Extracted page text data

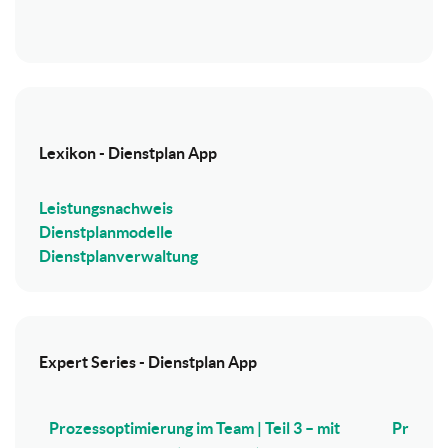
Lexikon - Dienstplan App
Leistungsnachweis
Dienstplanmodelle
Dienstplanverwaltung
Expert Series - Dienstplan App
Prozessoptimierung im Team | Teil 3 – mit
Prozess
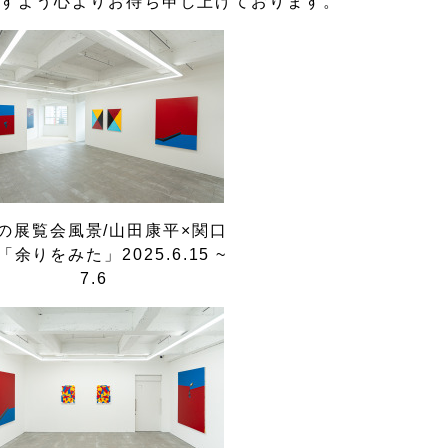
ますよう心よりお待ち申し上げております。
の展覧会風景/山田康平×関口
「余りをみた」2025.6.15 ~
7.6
==
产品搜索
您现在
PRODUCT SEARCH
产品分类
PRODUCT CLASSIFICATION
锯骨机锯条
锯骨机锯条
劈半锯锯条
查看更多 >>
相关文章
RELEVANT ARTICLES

### [PROBLEM]
In how many lines of the records does the word "PRODUCT" appear? Reply with the number only.

### [ANSWER AREA]
2